If there are multiple applications that talk to each other often, and require high speed connections, it is best to migrate them together to avoid any unforeseen timeout or performance issues.
The dependency of applications should be carefully determined before moving them to the cloud. Standalone apps are usually easier to move, but it’s worth being mindful that there are likely to be applications that simply aren’t cloud compatible at all.
There could be a few applications that require fast access to internal infrastructure, telephone systems, a partner network or even a large user base located on-premise. These can rely on a complex network environment and present challenges that will need to be addressed before moving to cloud.
Alternatively, if there are applications that are being served to global users and require faster download of static content, cloud can still be the top choice to provide customers with access to local or closer locations for content. Such examples include the media, gaming and content delivery industries.
Business continuity plan
Business continuity and internal/external SLA with customers often drive the application migration journey to cloud for disaster recovery purposes.
Cloud is an ideal target for hosting content for disaster recovery. It provides businesses with access to certified datacentres, hybrid offerings, bandwidth, storage and all at a lower cost.
The applications can be easily tested for failover and customisations can be made to hardware sizing of applications if and when disasters occur.
There could be legal reasons why personal or sensitive information needs to remain within enterprise’s firewalls or in on-premise datacentres.

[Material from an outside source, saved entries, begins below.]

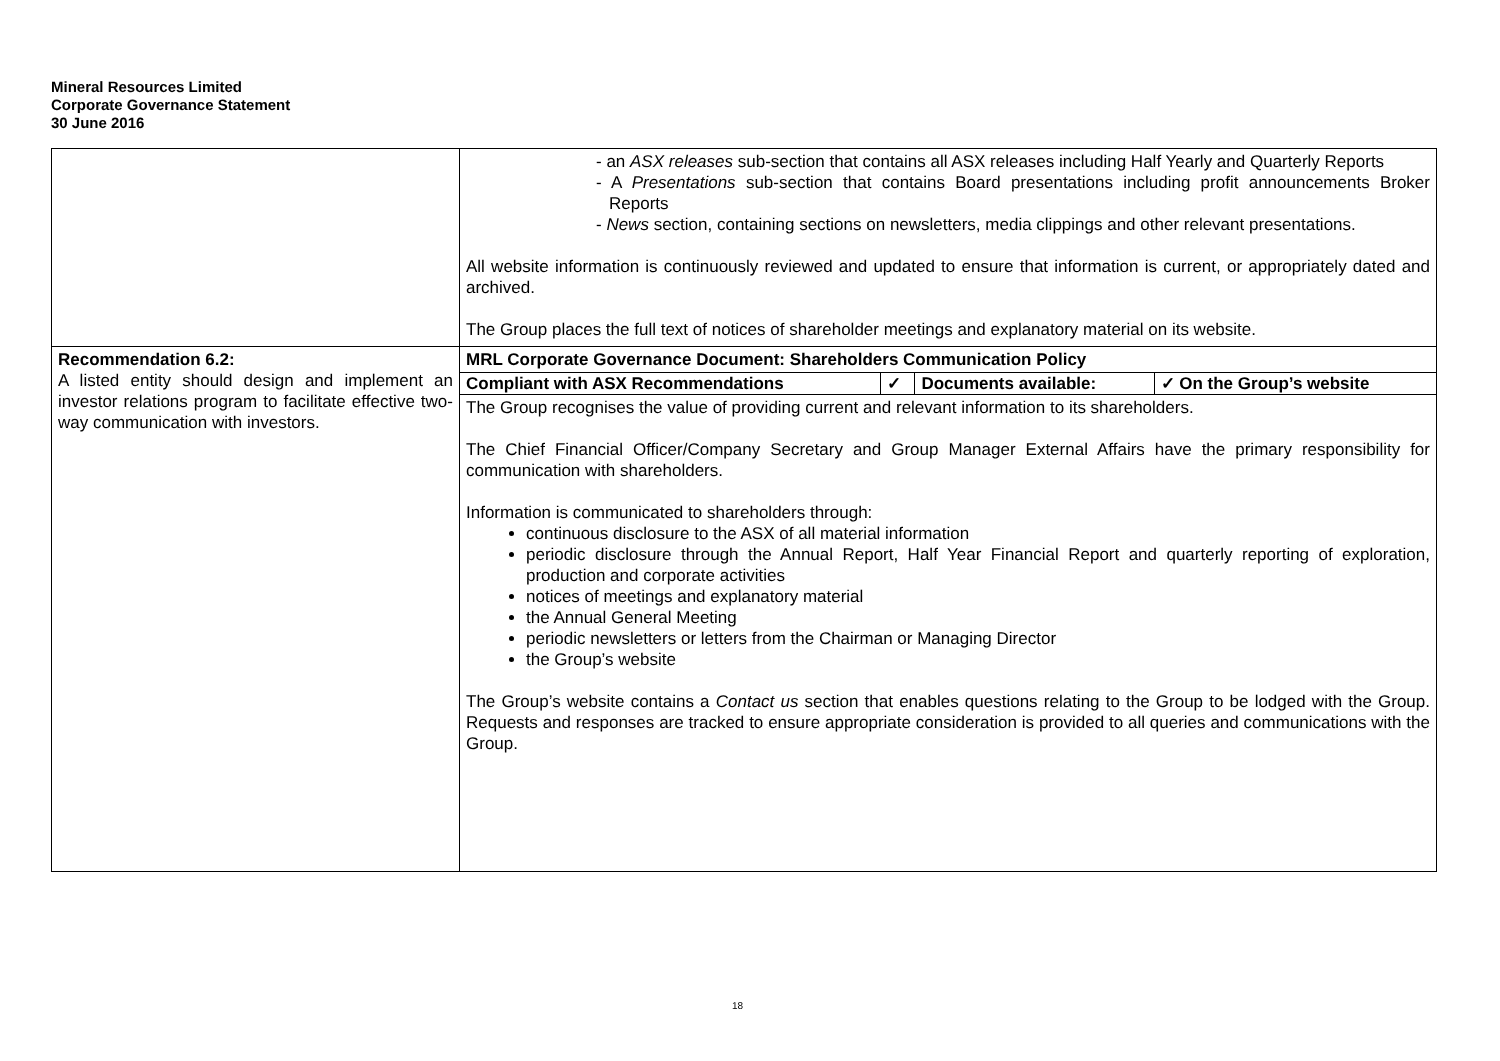Mineral Resources Limited
Corporate Governance Statement
30 June 2016
| | - an ASX releases sub-section that contains all ASX releases including Half Yearly and Quarterly Reports - A Presentations sub-section that contains Board presentations including profit announcements Broker Reports - News section, containing sections on newsletters, media clippings and other relevant presentations. All website information is continuously reviewed and updated to ensure that information is current, or appropriately dated and archived. The Group places the full text of notices of shareholder meetings and explanatory material on its website. |
| Recommendation 6.2: A listed entity should design and implement an investor relations program to facilitate effective two-way communication with investors. | MRL Corporate Governance Document: Shareholders Communication Policy / Compliant with ASX Recommendations / ✓ / Documents available: / ✓ On the Group’s website / The Group recognises the value of providing current and relevant information to its shareholders. The Chief Financial Officer/Company Secretary and Group Manager External Affairs have the primary responsibility for communication with shareholders. Information is communicated to shareholders through: continuous disclosure to the ASX of all material information periodic disclosure through the Annual Report, Half Year Financial Report and quarterly reporting of exploration, production and corporate activities notices of meetings and explanatory material the Annual General Meeting periodic newsletters or letters from the Chairman or Managing Director the Group’s website The Group’s website contains a Contact us section that enables questions relating to the Group to be lodged with the Group. Requests and responses are tracked to ensure appropriate consideration is provided to all queries and communications with the Group. |
18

Such requirements should be carefully analysed before making any decision on moving applications to cloud, even when they are technically ready.
IT support staff training
Undertaking a migration requires having people on hand who understand the cloud fundamentals and can support the move.
Such fundamentals include knowledge of storage, backup, building fault tolerant infrastructures, networking, security, recovery, access control and, most importantly, keeping a lid on costs.
For businesses around the world, including Europe, building a disaster recovery solution can be expensive, difficult, and requires regular testing.
Many European cloud vendors offer services on a pay as you use basis, with built-in disaster recovery, application or datacentre failure recovery, and continuous replication of content.
Using cloud for disaster recovery could provide a significant cost reduction in terms of infrastructure hardware procurement and the maintenance of the datacentre footprint.
Organisations could also choose disaster recovery locations in the same region as the business or several thousand miles away.
To conclude, once the applications are tested on cloud, and the legal/compliance concerns are addressed, organisations can opt for rapid cloud transformation.
This allows the development team to adopt the cloud fundamentals and use the relevant tool sets for rapid scaling of applications and create a more robust application experience, embracing all the power that cloud provides – not to mention the fallback option that gradual cloud migration provides to enterprises.